This question is the result of a stereotype that needs to be overturned.
A few days ago, at the 2026 Turin International Book Fair, during a debate on artificial intelligence, I heard this question posed.
And I continue to think that the problem lies precisely in the way we approach the topic.
Because if we pit innovation and rights against each other, we risk implicitly accepting the idea that rights are a limit to be managed, in a merely conservative approach—which, paradoxically, is precisely that of artificial intelligence—while innovation is an inevitable race to be accelerated toward “progress.”
This is the reflection I began yesterday, during the final Piedmont event of EDIH-PAI.
In my speech, I tried to shift the perspective.
The question shouldn’t be: “innovation or rights?” but: “who designs digital, for whom, and with what consequences?”
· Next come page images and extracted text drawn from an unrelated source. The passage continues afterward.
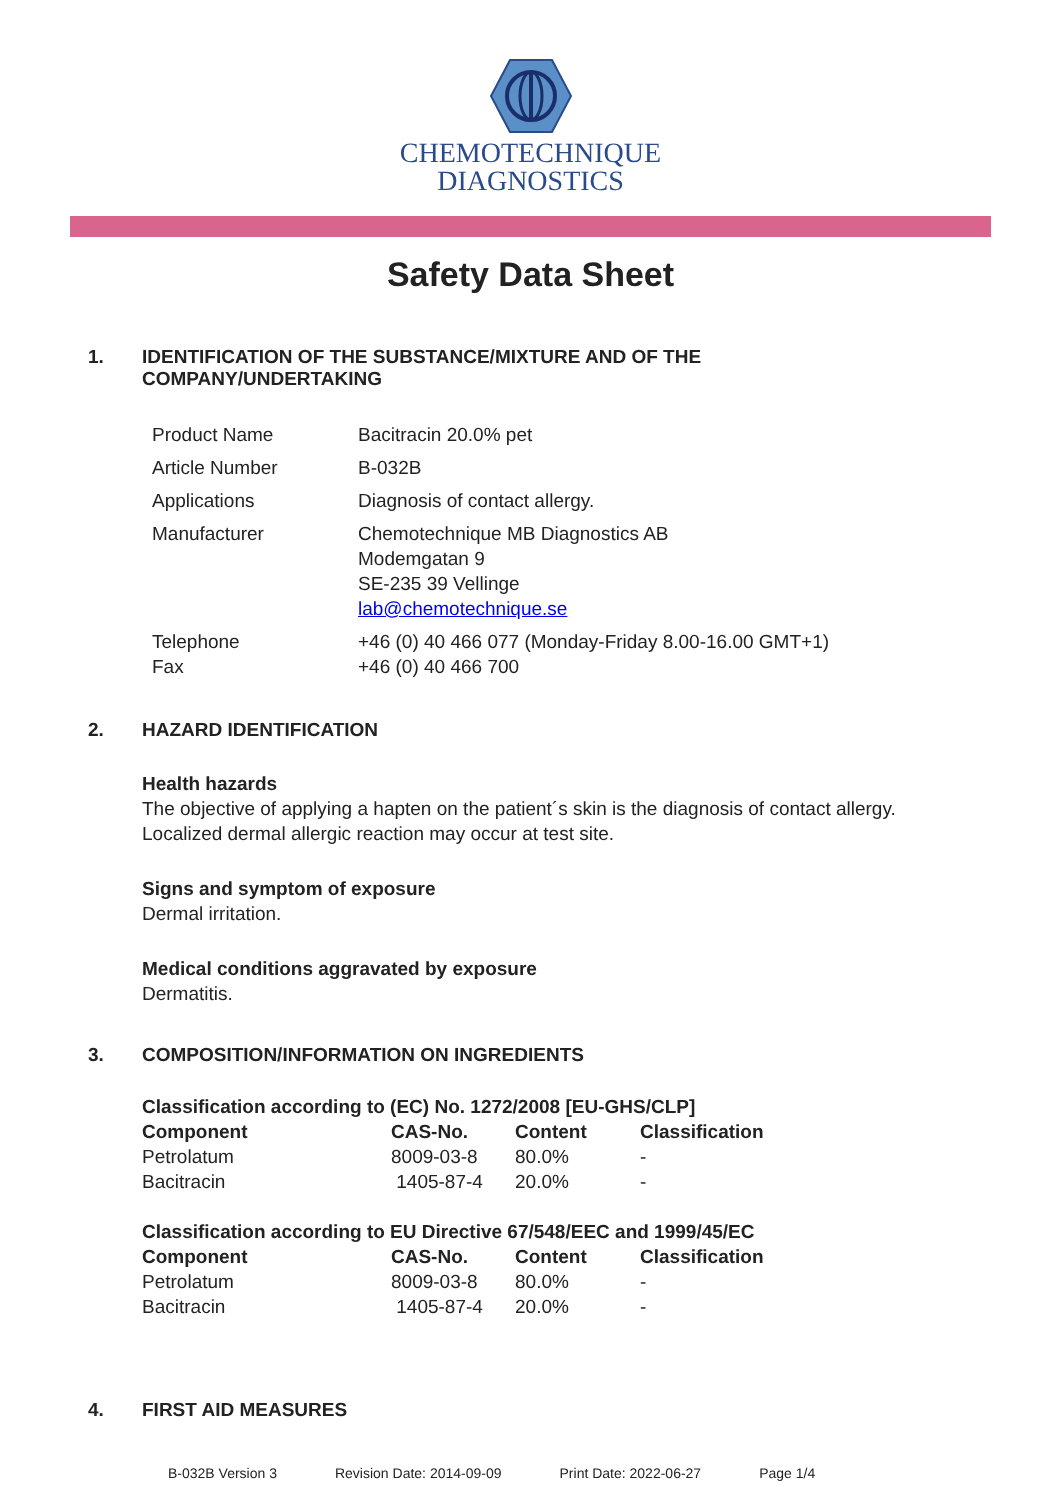CHEMOTECHNIQUE
DIAGNOSTICS
Safety Data Sheet
1. IDENTIFICATION OF THE SUBSTANCE/MIXTURE AND OF THE
COMPANY/UNDERTAKING
| Product Name | Bacitracin 20.0% pet |
| Article Number | B-032B |
| Applications | Diagnosis of contact allergy. |
| Manufacturer | Chemotechnique MB Diagnostics AB Modemgatan 9 SE-235 39 Vellinge lab@chemotechnique.se |
| Telephone Fax | +46 (0) 40 466 077 (Monday-Friday 8.00-16.00 GMT+1) +46 (0) 40 466 700 |
2. HAZARD IDENTIFICATION
Health hazards
The objective of applying a hapten on the patient´s skin is the diagnosis of contact allergy.
Localized dermal allergic reaction may occur at test site.
Signs and symptom of exposure
Dermal irritation.
Medical conditions aggravated by exposure
Dermatitis.
3. COMPOSITION/INFORMATION ON INGREDIENTS
| Classification according to (EC) No. 1272/2008 [EU-GHS/CLP] | | | |
| Component | CAS-No. | Content | Classification |
| Petrolatum | 8009-03-8 | 80.0% | - |
| Bacitracin | 1405-87-4 | 20.0% | - |
| Classification according to EU Directive 67/548/EEC and 1999/45/EC | | | |
| Component | CAS-No. | Content | Classification |
| Petrolatum | 8009-03-8 | 80.0% | - |
| Bacitracin | 1405-87-4 | 20.0% | - |
4. FIRST AID MEASURES
B-032B Version 3 Revision Date: 2014-09-09 Print Date: 2022-06-27 Page 1/4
And a technology doesn’t automatically become inclusive just because it’s innovative.
I then shared some reflections on the need to move from a vision of digital technology centered solely on the individual to an idea of an “us” infrastructure, with the creation of spaces capable of: fostering participation, valorizing differences, such as gender, building relationships, making often invisible needs visible, and strengthening communities.
Because the risk today isn’t just technological exclusion. It’s the construction of seemingly neutral models that embody imbalances and limited perspectives.
I also shared some concrete experiences of digital civic technologies used in gender urban planning, such as the participatory mapping developed in Emilia-Romagna, and in territorial co-design processes to represent relationships, needs, services, and local networks in the territorial regeneration processes of marginalized places, for example in Sardinia.
Experiences in which digital technology serves not only to automate processes, but to build collective capacity.
Public administration and the social economy, the beneficiaries of EDIH-PAI, are ideal environments for experimentation in this direction, while not forgetting the fundamental issues they face in digital transformation processes.
Because the sustainability of digitalization is not measured solely in terms of technological efficiency, but in the ability to build a more equitable, participatory, and humane future.